3. Engage community contributions to your product and strategy
To build community around your product, you need to stay ahead of blink-and-you-miss-it changes in your space. (Brand trackers are one way to stay abreast of opportunities). Nike is particularly good at engaging with a wide range of consumers and different communities: it recently teamed up with Polaroid to create a unique skateboarding shoe to highlight women, non-binary, and LGBTQ skaters. Nike also works with indigenous communities, commissioning capsule collections from indigenous designers. And Nike uses its N7 fund to help Native communities in North America achieve healthier lives.
Communities on social are particularly eager to embrace brands that can seamlessly contribute to the creator-driven landscape.
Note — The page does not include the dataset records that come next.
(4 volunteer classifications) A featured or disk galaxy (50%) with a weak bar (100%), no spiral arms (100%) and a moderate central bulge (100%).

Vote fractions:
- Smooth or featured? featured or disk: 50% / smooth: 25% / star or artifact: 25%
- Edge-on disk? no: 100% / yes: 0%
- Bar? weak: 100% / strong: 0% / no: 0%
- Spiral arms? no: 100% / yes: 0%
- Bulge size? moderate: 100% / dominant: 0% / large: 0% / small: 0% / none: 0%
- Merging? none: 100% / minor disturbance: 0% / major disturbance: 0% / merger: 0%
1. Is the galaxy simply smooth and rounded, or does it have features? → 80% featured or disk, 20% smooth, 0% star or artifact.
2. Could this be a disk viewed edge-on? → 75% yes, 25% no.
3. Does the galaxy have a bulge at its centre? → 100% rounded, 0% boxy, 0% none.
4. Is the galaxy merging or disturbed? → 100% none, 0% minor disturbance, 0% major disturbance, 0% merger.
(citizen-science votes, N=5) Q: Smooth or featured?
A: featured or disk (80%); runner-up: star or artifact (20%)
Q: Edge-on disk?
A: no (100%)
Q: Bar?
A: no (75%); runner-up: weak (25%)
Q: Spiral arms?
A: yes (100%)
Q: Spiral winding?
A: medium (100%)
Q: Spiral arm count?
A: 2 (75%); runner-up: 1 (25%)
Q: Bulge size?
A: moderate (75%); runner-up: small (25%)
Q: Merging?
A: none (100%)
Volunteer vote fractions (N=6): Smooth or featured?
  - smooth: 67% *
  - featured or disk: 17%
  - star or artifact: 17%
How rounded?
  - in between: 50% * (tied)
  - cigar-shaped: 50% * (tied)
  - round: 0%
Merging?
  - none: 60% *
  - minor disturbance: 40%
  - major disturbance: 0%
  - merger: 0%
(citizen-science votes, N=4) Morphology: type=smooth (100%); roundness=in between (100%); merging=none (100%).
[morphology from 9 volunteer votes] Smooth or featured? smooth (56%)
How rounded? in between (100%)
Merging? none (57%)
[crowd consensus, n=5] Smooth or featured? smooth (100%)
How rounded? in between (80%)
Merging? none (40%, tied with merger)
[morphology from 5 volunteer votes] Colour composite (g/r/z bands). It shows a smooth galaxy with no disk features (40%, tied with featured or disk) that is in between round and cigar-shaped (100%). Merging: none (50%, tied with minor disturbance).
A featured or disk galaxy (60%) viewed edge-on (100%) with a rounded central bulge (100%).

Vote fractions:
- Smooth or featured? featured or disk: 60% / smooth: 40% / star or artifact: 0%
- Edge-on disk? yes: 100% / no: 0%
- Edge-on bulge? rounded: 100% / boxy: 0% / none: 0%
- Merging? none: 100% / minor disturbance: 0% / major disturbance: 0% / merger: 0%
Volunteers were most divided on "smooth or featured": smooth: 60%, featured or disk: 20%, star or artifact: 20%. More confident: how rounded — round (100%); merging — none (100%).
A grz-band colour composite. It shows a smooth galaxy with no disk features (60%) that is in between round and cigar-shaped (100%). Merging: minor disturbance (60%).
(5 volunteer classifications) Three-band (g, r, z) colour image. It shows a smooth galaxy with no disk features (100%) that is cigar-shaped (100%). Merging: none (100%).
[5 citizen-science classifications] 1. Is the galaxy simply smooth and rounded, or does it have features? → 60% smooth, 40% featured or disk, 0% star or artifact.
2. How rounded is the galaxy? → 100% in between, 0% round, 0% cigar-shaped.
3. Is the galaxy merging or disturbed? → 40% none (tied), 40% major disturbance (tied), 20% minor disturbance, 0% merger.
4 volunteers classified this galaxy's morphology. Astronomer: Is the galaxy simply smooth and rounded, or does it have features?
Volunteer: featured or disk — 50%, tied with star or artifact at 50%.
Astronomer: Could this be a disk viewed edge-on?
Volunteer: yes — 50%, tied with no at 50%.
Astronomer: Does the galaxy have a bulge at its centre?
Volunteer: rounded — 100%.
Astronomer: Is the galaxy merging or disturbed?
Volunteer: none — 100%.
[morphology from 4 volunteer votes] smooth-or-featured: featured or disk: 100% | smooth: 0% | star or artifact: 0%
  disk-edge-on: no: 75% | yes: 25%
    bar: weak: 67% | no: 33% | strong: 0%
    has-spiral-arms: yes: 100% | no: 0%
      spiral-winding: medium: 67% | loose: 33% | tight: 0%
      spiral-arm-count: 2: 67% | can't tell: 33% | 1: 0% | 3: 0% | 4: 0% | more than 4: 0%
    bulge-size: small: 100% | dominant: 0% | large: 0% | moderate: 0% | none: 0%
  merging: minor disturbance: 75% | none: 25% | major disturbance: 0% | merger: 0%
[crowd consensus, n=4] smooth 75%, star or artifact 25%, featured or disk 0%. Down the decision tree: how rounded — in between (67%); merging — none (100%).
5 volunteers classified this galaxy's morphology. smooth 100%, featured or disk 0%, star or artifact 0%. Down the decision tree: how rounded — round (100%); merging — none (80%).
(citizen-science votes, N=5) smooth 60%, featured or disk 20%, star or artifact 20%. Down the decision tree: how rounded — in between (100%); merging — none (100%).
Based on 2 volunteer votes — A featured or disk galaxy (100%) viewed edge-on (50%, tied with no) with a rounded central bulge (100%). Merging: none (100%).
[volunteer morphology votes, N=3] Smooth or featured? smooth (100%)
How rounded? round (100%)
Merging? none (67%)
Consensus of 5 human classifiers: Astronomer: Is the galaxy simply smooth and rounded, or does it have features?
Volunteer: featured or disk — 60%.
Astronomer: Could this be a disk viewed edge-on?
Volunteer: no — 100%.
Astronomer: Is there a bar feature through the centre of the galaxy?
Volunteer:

For example, while rapper Doja Cat is not exactly considered a “brand-safe” partner, her authenticity provided an opportunity for Taco Bell to broaden its brand ecosystem and promote the return of the “Mexican Pizza.” It’s only one of many products that benefited from the #TikTokMadeMeBuyIt hype: in fact, during the fourth quarter of 2021 (the most recent available data as of the time of this article), TikTok users spent $824 million on Google Play and the App Store —a substantial ROI for brands willing to invest in the online ecosystem.
4. Seek connection, not perfection
Seek connection, not perfection. Behavioral changes that used to unfold over the course of a decade now happen in a matter of months. Faster than ever, new habits are forming—and new opportunities are arising. Consumers tightening their own belts in the coming months will find it much harder to let go of brands that have become a part of their ecosystem. The brands that haven’t established those relationships won’t make the cut.
Nurturing an ecosystem requires agility, not instant perfection: the ability to quickly iterate and adapt to a connection of things will be what drives loyalty and excitement from consumers as we weather the storm ahead and come out of it, together. Connection, not perfection, will be what matters most.